DataDog / dd-trace-java

Datadog APM client for Java
https://docs.datadoghq.com/tracing/languages/java
Apache License 2.0
587 stars 290 forks source link

dd-trace-java v1.25.1 crashes the JVM #6382

Open michal-kusy opened 11 months ago

michal-kusy commented 11 months ago

Hi DD team, we set up DD agent in our production env last week and we have got 6 random JVM crashes since then.

#
# A fatal error has been detected by the Java Runtime Environment:
#
#  SIGSEGV (0xb) at pc=0x00007f6661312634, pid=1, tid=1073020
#
# JRE version: OpenJDK Runtime Environment Corretto-17.0.5.8.1 (17.0.5+8) (build 17.0.5+8-LTS)
# Java VM: OpenJDK 64-Bit Server VM Corretto-17.0.5.8.1 (17.0.5+8-LTS, mixed mode, sharing, tiered, compressed oops, compressed class ptrs, g1 gc, linux-amd64)
# Problematic frame:
# C  [libjavaProfiler1675892613987672088.so+0x39634]  WallClock::signalHandler(int, siginfo_t*, void*, unsigned long long)+0x244
#
# Core dump will be written. Default location: //core
#
# JFR recording file will be written. Location: //hs_err_pid1.jfr
#
# An error report file with more information is saved as:
# //hs_err_pid1.log

[error occurred during error reporting (), id 0xb, SIGSEGV (0xb) at pc=0x00007f6688e1ec6c]

#
# If you would like to submit a bug report, please visit:
#   https://github.com/corretto/corretto-17/issues/
#
jbachorik commented 11 months ago

Hi @michal-kusy

Thanks for reporting the issue! Would it be possible to attach the hs_err_pid1.log or any other hs_err_*.log file? I would need that to see the complete stacktrace leading to the SIGSEG.

If the log file contains any PII and you don't want it to be available publicly, you can also open a support ticket and provide the logs there.

Thanks!

michal-kusy commented 11 months ago

Hi @jbachorik,

thank you for taking care of dd-trace-java! I submitted support ticket #1479764 with attached hs_err_pid1.log.

jbachorik commented 11 months ago

In the meantime, can you add -Ddd.profiling.ddprof.wall.enabled=false? This will enable the walllclock profiler which is crashing. I inspected the crash log file but there seems to be something totally off because even the internal JVM stack unwinder fails when trying to generate the crash stacktrace :/

Is this a docker image? If yes, can you share the tag so I can try to reproduce? (I tried by downloading corretto binaries but with no luck - no crashes for me ...)

michal-kusy commented 11 months ago

Yeah it's jib built docker image with amazoncorretto:17.0.5-alpine as base image atm. Next release is going to be based on amazoncorretto:17.0.9-alpine.

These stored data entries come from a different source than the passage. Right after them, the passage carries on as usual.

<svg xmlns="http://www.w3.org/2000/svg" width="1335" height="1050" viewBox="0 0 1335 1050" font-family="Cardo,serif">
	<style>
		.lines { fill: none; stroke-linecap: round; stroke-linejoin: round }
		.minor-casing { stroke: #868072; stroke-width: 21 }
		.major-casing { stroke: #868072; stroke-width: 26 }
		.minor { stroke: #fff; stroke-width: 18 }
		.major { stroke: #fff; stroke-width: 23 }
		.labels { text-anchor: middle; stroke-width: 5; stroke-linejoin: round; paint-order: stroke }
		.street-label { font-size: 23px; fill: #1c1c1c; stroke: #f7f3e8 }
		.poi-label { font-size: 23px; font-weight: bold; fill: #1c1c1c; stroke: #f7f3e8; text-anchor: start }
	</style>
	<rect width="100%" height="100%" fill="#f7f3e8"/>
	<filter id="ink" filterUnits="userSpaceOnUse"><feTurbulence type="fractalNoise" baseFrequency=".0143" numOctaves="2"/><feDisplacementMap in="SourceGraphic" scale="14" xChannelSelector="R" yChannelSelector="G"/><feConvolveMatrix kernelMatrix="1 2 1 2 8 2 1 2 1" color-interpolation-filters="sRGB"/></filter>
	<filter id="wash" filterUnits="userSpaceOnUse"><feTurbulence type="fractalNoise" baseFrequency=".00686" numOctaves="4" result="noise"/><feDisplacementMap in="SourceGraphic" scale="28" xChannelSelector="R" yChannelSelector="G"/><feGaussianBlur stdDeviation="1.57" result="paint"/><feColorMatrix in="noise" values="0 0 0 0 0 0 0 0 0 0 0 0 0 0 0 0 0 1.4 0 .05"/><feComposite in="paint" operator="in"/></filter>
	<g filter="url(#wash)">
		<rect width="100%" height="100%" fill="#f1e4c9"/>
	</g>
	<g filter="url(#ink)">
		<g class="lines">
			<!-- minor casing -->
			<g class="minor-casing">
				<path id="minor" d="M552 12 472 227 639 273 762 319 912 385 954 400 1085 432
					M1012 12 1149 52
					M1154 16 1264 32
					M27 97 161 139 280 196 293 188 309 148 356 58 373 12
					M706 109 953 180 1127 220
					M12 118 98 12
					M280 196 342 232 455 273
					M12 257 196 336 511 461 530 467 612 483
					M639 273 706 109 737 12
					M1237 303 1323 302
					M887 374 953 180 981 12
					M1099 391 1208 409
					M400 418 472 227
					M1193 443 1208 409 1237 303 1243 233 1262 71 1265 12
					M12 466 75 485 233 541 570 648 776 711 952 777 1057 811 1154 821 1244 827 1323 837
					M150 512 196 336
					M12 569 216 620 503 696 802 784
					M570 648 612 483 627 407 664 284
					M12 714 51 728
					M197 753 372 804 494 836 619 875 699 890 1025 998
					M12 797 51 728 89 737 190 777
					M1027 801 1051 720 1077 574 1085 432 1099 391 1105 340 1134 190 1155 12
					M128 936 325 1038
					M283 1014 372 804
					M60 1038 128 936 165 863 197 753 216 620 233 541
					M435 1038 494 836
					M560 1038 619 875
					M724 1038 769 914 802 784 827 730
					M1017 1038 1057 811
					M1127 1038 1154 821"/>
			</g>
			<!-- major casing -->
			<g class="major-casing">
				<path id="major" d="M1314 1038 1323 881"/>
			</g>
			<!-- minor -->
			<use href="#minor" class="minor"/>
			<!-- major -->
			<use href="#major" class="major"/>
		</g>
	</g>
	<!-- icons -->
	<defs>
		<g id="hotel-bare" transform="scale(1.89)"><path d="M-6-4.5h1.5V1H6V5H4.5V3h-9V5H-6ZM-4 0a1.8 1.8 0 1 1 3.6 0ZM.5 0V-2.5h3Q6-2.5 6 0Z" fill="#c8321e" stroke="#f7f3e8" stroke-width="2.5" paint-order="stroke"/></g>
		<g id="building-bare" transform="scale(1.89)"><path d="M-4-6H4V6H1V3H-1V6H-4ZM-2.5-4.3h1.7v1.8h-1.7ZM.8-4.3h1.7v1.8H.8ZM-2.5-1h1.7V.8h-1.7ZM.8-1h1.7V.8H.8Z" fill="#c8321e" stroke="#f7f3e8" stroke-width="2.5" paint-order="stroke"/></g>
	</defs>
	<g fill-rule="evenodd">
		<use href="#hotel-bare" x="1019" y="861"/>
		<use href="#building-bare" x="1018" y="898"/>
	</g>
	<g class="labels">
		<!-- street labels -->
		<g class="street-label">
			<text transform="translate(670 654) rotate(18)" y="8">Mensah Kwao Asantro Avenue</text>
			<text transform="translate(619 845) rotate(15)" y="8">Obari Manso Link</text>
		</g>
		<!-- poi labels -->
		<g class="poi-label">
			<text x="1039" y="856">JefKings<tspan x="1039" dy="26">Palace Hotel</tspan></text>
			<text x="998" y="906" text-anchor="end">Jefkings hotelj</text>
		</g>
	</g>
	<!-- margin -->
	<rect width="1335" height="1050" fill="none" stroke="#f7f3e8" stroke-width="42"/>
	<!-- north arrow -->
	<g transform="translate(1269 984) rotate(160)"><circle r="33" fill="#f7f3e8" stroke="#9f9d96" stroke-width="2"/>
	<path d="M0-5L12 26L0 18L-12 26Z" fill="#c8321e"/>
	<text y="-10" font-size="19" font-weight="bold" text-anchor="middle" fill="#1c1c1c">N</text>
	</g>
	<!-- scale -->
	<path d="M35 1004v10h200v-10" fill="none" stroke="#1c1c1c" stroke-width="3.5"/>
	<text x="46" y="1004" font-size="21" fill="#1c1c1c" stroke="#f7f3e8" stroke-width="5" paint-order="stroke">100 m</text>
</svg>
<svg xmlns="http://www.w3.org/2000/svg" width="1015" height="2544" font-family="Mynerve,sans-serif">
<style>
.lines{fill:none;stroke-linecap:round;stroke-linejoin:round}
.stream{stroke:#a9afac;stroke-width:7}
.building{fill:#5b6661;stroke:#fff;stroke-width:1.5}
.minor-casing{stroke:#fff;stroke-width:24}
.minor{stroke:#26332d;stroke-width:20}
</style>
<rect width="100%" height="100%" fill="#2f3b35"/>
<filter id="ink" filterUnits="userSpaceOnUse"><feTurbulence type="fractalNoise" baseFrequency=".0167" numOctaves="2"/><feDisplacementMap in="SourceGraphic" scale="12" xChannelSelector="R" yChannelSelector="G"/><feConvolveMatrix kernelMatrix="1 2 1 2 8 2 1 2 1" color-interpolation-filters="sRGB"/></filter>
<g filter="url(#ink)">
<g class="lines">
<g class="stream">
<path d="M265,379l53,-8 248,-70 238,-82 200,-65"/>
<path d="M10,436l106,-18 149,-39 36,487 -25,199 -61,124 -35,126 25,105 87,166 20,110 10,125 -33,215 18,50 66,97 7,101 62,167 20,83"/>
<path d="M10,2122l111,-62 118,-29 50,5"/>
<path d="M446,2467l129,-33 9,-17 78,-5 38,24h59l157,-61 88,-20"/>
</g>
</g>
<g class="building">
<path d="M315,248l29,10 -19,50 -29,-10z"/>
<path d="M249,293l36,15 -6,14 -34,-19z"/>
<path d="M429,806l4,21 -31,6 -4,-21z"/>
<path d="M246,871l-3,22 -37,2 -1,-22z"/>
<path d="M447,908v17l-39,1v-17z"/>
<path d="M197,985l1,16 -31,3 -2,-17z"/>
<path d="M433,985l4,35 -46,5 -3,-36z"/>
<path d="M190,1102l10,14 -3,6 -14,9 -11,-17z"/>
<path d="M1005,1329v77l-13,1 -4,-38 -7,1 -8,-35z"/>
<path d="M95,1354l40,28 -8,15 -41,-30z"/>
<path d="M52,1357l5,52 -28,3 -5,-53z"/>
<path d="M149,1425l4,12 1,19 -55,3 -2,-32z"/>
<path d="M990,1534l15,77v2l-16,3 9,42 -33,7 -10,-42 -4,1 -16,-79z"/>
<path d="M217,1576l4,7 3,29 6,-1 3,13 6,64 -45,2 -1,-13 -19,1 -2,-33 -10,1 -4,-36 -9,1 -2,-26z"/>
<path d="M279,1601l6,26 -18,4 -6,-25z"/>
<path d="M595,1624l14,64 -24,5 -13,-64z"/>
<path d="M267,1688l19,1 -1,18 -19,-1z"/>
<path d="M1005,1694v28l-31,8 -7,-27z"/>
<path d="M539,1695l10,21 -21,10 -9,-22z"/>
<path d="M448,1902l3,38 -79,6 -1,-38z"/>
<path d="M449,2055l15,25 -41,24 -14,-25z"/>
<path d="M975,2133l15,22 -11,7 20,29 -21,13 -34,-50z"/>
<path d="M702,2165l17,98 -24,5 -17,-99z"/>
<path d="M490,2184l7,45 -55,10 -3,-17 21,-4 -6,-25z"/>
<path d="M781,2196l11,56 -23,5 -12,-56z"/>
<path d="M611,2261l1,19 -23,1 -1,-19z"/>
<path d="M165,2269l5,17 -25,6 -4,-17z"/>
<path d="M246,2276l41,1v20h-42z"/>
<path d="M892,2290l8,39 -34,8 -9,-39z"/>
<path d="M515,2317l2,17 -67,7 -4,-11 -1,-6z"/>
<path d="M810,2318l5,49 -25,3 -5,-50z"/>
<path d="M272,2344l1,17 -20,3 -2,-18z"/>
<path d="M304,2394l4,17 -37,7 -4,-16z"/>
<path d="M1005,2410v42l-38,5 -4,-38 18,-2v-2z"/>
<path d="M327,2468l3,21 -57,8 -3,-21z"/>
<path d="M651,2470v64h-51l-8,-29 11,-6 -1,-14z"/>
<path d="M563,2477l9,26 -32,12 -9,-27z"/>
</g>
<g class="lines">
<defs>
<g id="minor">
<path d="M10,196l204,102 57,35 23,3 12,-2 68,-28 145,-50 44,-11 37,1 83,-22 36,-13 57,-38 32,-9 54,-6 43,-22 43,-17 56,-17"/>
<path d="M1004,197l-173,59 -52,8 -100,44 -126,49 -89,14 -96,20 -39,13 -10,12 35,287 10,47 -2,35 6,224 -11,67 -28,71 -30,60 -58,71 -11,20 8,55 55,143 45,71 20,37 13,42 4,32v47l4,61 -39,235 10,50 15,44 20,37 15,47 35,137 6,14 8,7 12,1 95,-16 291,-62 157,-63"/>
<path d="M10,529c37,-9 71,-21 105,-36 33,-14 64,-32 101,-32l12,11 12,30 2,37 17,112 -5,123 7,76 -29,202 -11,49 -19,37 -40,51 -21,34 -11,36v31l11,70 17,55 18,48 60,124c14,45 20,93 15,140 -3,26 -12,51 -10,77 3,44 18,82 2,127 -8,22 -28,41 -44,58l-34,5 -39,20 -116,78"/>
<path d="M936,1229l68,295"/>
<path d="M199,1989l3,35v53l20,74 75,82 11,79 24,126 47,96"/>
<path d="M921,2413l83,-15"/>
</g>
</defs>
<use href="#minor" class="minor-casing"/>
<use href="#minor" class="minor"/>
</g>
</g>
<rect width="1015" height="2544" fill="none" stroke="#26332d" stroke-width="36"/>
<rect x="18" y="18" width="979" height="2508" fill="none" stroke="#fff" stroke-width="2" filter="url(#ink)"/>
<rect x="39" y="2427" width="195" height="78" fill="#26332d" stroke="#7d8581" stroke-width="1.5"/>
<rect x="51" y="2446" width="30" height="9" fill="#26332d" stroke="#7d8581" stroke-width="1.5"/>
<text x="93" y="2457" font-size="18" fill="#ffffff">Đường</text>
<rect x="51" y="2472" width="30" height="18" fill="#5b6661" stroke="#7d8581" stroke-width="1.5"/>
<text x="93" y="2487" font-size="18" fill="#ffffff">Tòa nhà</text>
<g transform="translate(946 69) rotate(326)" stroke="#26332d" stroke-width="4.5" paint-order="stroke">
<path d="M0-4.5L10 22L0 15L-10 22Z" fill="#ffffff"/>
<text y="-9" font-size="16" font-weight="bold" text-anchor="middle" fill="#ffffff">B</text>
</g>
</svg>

jbachorik commented 10 months ago

Hi @michal-kusy - I have succeeded in identifying the crash location and I have proposed fix PR. Unfortunately, I am not able to reproduce the crash as it is most likely dependent on a high rate of thread creation and a bit of 'luck' to handle the profiling signal at a moment when the thread is not fully intitialized or it is being deinitialized.

I wonder if you would be able to test the custom build of the profiler library to see if it helps with the crashes? If not we will just get the fix released as a part of dd-trace-java and you could test just the regular release later.